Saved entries
————
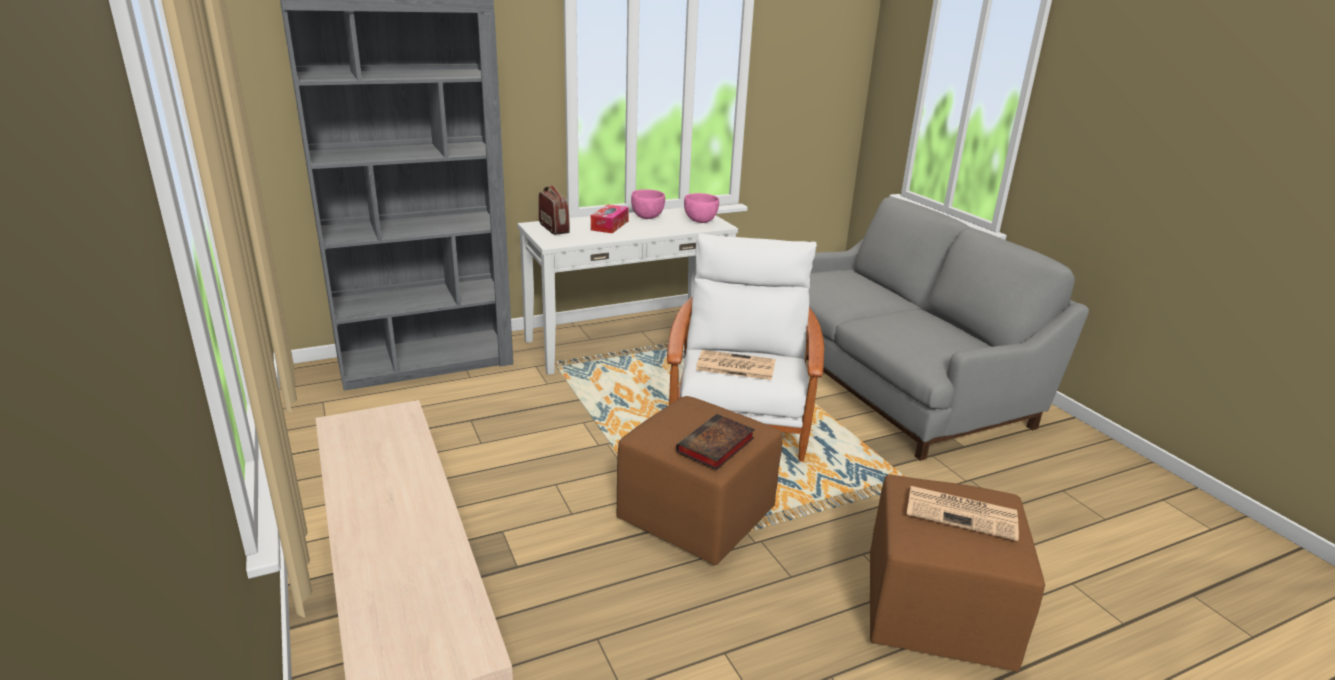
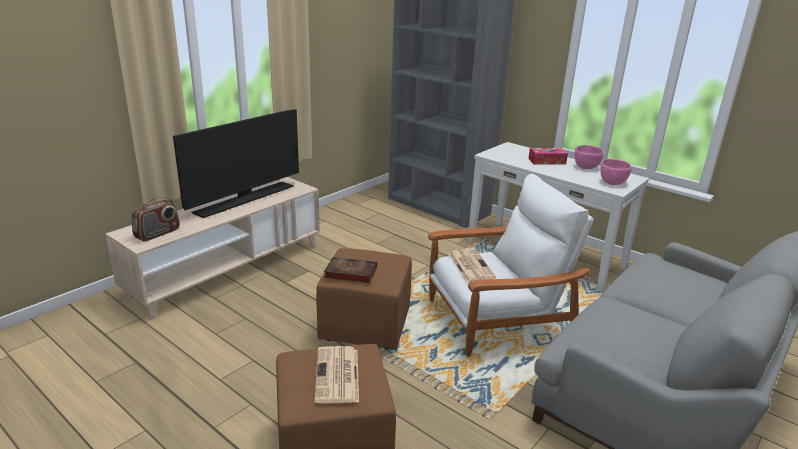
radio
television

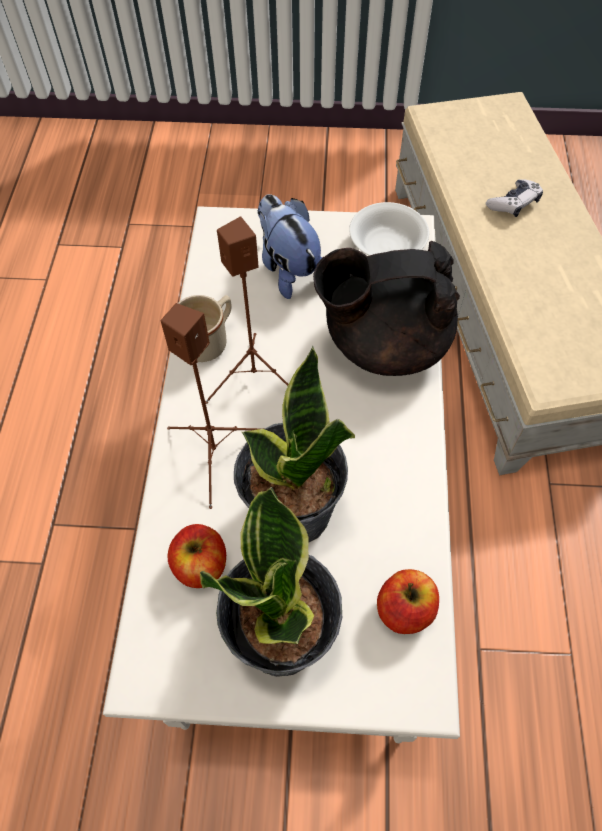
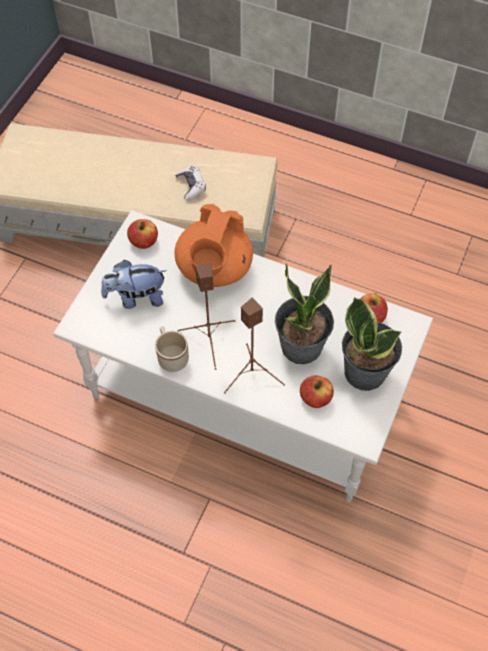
game controller
apple (1st from left)
teapot (orange)

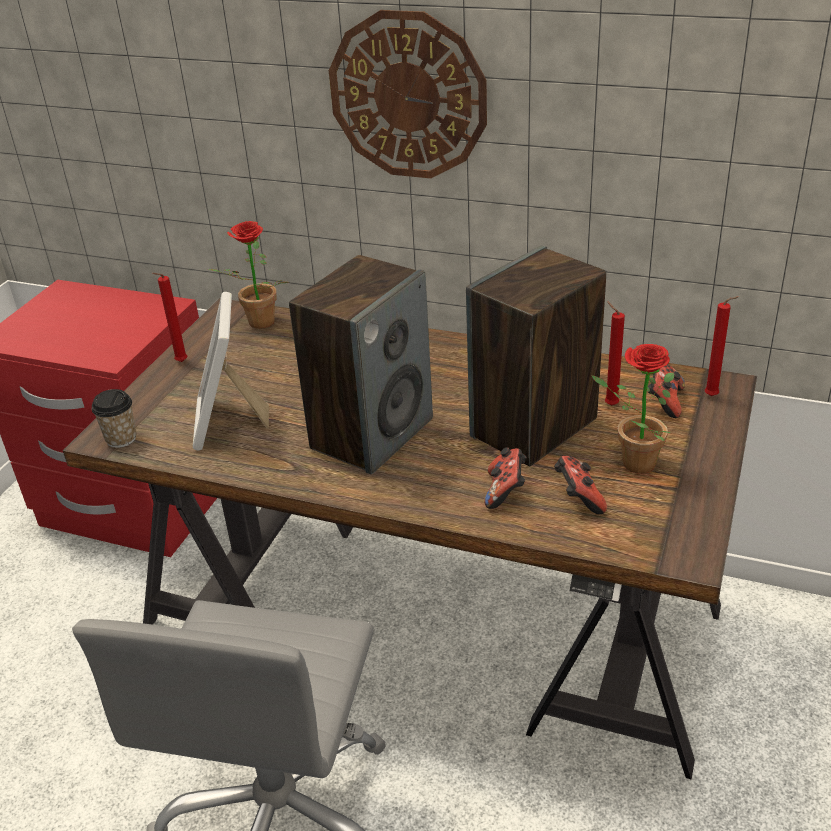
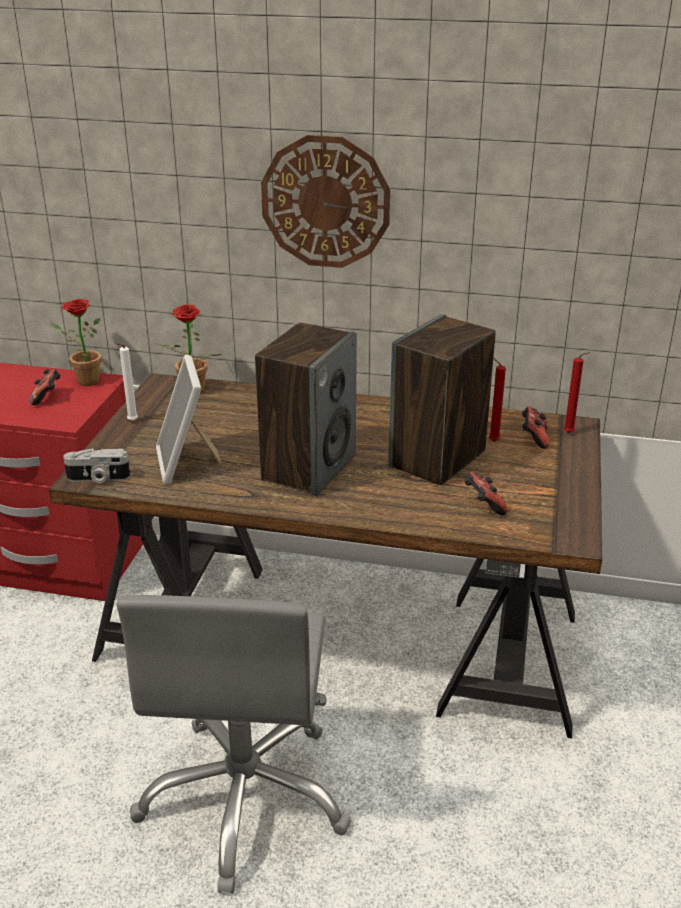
candle (white)
potted plant (1st from left)
photo camera
game controller (1st from left)

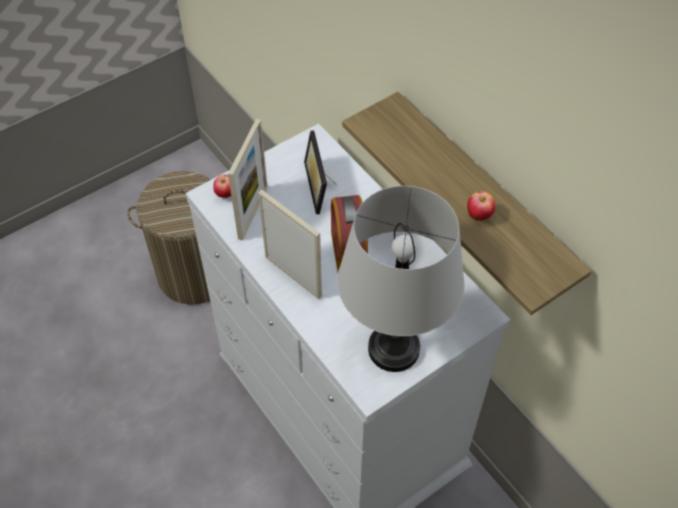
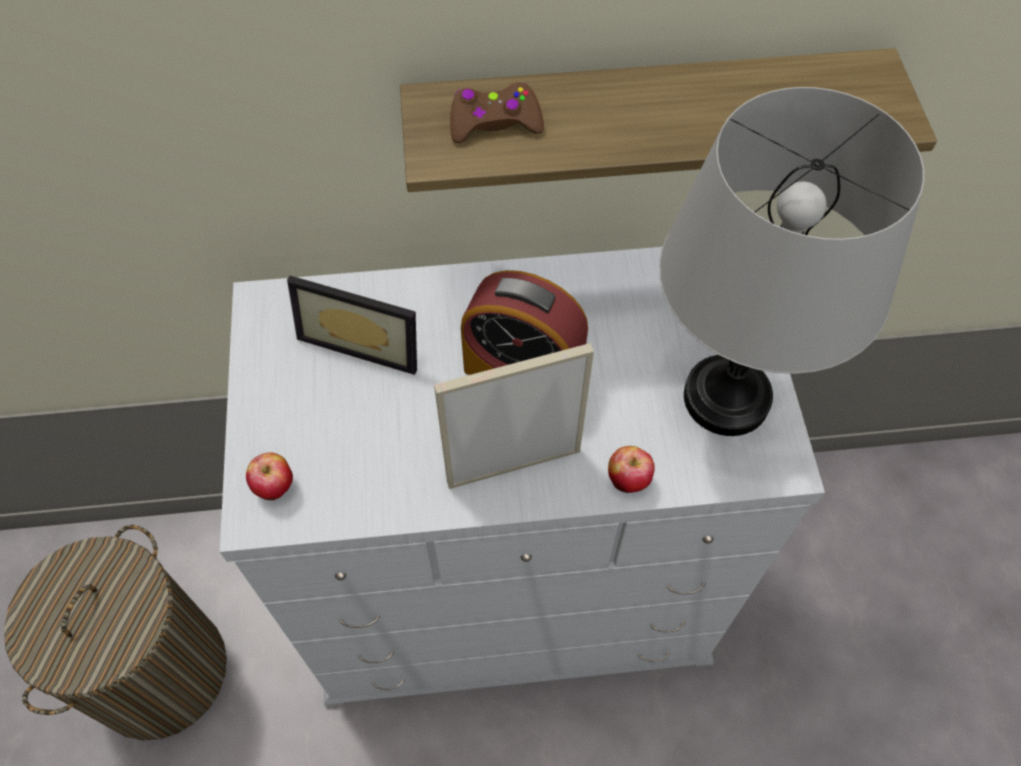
picture frame (1st from left in the first image)
apple (2nd from left)
game controller (brown)

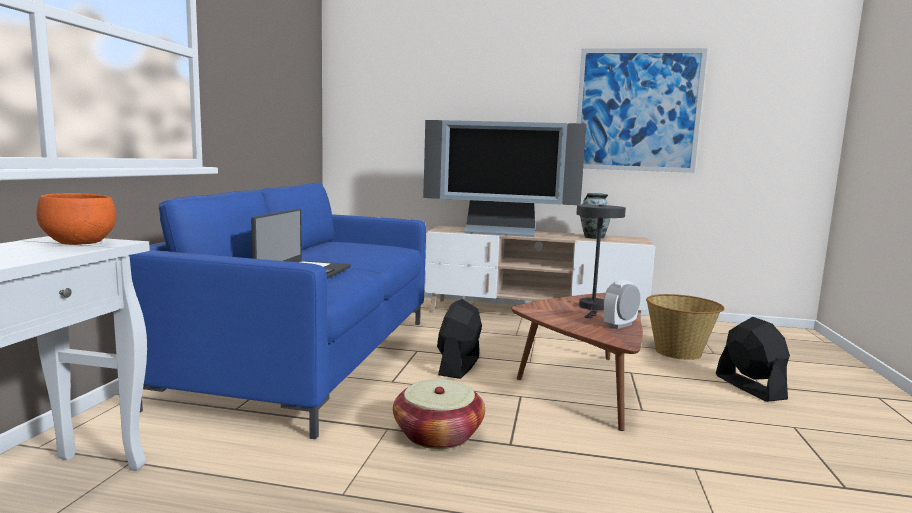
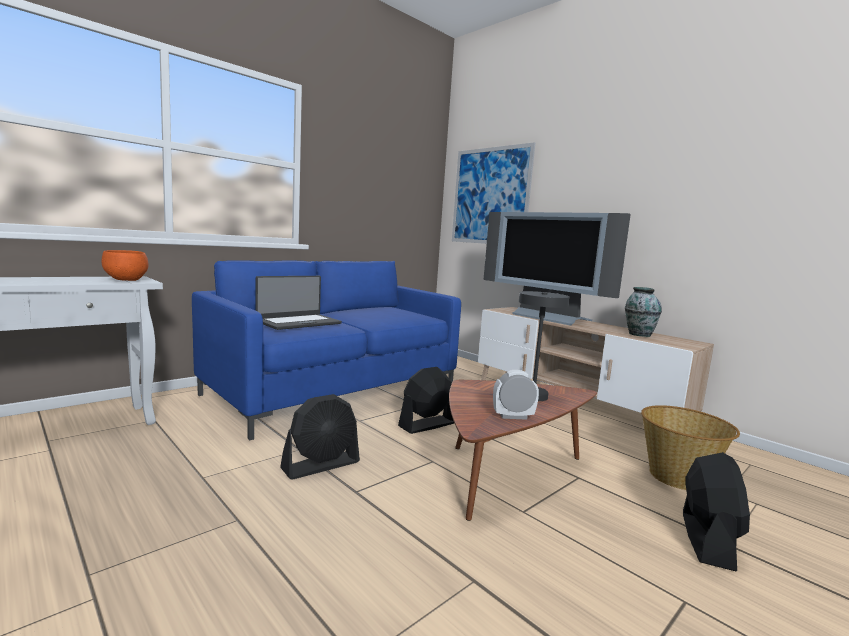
picture
fan (black) (1st from left)

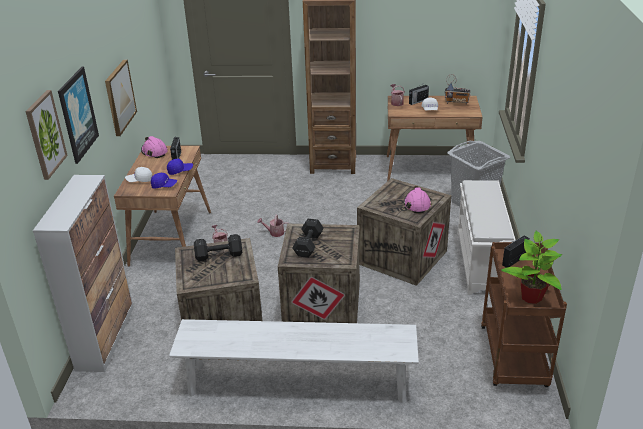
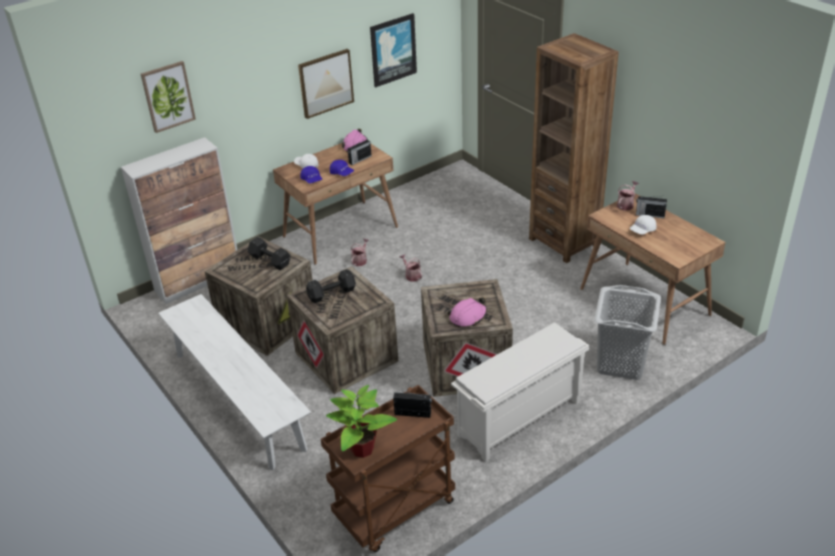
picture (3rd from left)
radio (3rd from left in the first image)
————
Task requirements
Reproduce every entry word for word, but omit the pictures.

The answer
radio
television

game controller
apple (1st from left)
teapot (orange)

candle (white)
potted plant (1st from left)
photo camera
game controller (1st from left)

picture frame (1st from left in the first image)
apple (2nd from left)
game controller (brown)

picture
fan (black) (1st from left)

picture (3rd from left)
radio (3rd from left in the first image)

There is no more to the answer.